Aim of the exercise:
Below are some records; output exactly the lines from the line with "camera: 170 degrees right, 0 degrees up" to the line with "none -> toy house [439,326,514,385]", both ends kept, and nothing more.

Object state change records
============================================================

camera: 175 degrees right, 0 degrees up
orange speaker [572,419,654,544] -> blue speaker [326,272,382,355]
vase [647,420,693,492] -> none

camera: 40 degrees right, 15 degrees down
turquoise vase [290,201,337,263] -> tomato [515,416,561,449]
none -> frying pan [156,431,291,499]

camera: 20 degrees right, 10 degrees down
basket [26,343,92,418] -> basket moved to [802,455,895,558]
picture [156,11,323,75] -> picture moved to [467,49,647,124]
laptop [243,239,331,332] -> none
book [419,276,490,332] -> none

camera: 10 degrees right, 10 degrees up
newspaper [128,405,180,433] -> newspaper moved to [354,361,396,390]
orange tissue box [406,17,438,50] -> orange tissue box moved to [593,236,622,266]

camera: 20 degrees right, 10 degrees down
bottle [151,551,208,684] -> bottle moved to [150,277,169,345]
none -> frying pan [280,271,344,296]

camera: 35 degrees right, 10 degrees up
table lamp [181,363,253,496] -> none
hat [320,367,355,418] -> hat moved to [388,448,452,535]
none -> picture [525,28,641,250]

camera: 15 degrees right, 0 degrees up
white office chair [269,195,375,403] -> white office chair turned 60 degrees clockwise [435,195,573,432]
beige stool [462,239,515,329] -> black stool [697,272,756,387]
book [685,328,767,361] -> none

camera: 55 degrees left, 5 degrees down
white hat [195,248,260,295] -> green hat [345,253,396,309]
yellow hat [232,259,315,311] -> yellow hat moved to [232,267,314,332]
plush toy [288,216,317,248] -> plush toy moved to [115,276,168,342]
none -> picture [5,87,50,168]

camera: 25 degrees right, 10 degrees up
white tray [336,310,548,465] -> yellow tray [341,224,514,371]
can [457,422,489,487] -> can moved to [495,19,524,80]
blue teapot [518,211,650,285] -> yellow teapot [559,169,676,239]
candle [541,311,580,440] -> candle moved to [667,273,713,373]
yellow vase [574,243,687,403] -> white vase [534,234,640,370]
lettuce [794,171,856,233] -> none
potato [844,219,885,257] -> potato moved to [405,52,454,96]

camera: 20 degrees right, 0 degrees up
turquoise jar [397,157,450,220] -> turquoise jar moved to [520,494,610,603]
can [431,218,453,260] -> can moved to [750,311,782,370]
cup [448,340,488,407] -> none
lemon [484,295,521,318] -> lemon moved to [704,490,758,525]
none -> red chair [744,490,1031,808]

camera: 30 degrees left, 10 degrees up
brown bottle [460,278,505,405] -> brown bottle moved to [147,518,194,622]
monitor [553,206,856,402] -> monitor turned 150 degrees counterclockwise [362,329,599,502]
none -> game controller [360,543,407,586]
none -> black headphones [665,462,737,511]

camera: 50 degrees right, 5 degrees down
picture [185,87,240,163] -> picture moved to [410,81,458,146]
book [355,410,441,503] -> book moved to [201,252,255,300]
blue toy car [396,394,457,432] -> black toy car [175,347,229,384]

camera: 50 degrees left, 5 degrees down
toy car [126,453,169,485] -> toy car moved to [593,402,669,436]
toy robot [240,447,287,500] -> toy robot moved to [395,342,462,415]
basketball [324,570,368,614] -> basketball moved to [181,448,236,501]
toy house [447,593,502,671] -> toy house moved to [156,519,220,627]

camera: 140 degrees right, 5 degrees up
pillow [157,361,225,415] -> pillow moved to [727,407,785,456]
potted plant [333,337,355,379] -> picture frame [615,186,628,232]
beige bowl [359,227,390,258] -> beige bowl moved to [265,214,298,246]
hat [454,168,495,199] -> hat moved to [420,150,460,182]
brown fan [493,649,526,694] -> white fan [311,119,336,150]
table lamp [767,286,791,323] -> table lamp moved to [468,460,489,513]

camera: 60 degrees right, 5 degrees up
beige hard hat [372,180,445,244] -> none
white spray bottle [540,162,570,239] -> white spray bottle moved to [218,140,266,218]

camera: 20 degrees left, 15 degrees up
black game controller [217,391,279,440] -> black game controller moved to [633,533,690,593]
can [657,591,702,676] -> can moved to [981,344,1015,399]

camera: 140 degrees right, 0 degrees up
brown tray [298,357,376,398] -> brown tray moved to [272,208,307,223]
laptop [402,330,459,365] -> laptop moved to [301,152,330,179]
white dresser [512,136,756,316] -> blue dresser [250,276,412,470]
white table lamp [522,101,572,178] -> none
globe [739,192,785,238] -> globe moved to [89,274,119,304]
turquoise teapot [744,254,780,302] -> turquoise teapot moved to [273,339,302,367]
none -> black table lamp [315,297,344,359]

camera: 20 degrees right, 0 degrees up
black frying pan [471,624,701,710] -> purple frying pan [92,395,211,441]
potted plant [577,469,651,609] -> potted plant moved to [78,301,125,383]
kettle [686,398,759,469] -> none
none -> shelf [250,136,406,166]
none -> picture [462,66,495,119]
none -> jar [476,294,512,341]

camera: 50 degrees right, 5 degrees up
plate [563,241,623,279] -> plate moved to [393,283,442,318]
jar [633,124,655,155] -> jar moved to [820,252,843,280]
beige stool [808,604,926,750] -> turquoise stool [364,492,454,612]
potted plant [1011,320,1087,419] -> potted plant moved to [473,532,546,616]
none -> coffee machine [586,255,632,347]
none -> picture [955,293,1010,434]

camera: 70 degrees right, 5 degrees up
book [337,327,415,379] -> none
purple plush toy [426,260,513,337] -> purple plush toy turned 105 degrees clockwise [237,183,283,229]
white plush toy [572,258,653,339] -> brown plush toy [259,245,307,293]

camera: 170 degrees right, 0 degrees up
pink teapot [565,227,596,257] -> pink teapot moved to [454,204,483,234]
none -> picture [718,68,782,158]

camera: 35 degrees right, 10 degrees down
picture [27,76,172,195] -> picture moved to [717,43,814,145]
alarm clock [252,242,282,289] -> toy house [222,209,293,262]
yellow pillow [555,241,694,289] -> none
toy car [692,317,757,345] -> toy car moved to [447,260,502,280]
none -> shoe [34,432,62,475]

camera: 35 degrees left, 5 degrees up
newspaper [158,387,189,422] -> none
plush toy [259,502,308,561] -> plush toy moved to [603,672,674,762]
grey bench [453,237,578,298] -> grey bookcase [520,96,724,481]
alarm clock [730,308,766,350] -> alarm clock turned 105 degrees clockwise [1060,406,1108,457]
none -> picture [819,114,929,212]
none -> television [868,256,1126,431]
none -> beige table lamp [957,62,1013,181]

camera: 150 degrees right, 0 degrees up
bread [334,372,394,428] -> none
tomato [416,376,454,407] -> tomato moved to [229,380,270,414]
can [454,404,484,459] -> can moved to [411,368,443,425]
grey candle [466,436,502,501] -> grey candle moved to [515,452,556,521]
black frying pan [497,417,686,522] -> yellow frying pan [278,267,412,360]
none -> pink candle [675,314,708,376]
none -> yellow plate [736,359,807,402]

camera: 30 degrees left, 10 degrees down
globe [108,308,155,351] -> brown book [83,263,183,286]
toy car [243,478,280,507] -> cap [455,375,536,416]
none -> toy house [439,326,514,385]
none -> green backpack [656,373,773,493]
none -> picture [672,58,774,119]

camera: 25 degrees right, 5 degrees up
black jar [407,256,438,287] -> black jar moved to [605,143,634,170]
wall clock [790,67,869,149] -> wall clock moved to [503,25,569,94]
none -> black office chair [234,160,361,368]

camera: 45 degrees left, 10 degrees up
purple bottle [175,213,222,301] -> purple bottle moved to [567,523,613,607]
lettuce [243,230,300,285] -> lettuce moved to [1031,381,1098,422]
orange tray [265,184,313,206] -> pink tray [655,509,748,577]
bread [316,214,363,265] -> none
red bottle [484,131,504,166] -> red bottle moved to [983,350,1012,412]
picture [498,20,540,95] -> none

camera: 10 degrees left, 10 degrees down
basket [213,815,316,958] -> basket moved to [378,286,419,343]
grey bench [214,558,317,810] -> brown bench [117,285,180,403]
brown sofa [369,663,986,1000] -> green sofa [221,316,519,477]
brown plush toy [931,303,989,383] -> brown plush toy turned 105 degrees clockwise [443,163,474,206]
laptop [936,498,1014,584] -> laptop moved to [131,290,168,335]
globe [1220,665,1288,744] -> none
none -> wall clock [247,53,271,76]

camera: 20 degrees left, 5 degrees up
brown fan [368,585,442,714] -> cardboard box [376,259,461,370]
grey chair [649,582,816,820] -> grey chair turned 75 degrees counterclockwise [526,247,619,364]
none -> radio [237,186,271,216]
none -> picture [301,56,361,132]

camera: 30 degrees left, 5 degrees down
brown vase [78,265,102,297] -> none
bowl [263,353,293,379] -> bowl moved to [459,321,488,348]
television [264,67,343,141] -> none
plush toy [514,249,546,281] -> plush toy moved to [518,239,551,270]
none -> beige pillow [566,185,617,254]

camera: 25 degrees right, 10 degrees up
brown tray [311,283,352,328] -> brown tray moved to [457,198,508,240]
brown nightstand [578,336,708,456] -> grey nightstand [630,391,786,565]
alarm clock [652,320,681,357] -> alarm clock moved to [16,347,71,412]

============================================================

Response below:
camera: 170 degrees right, 0 degrees up
pink teapot [565,227,596,257] -> pink teapot moved to [454,204,483,234]
none -> picture [718,68,782,158]

camera: 35 degrees right, 10 degrees down
picture [27,76,172,195] -> picture moved to [717,43,814,145]
alarm clock [252,242,282,289] -> toy house [222,209,293,262]
yellow pillow [555,241,694,289] -> none
toy car [692,317,757,345] -> toy car moved to [447,260,502,280]
none -> shoe [34,432,62,475]

camera: 35 degrees left, 5 degrees up
newspaper [158,387,189,422] -> none
plush toy [259,502,308,561] -> plush toy moved to [603,672,674,762]
grey bench [453,237,578,298] -> grey bookcase [520,96,724,481]
alarm clock [730,308,766,350] -> alarm clock turned 105 degrees clockwise [1060,406,1108,457]
none -> picture [819,114,929,212]
none -> television [868,256,1126,431]
none -> beige table lamp [957,62,1013,181]

camera: 150 degrees right, 0 degrees up
bread [334,372,394,428] -> none
tomato [416,376,454,407] -> tomato moved to [229,380,270,414]
can [454,404,484,459] -> can moved to [411,368,443,425]
grey candle [466,436,502,501] -> grey candle moved to [515,452,556,521]
black frying pan [497,417,686,522] -> yellow frying pan [278,267,412,360]
none -> pink candle [675,314,708,376]
none -> yellow plate [736,359,807,402]

camera: 30 degrees left, 10 degrees down
globe [108,308,155,351] -> brown book [83,263,183,286]
toy car [243,478,280,507] -> cap [455,375,536,416]
none -> toy house [439,326,514,385]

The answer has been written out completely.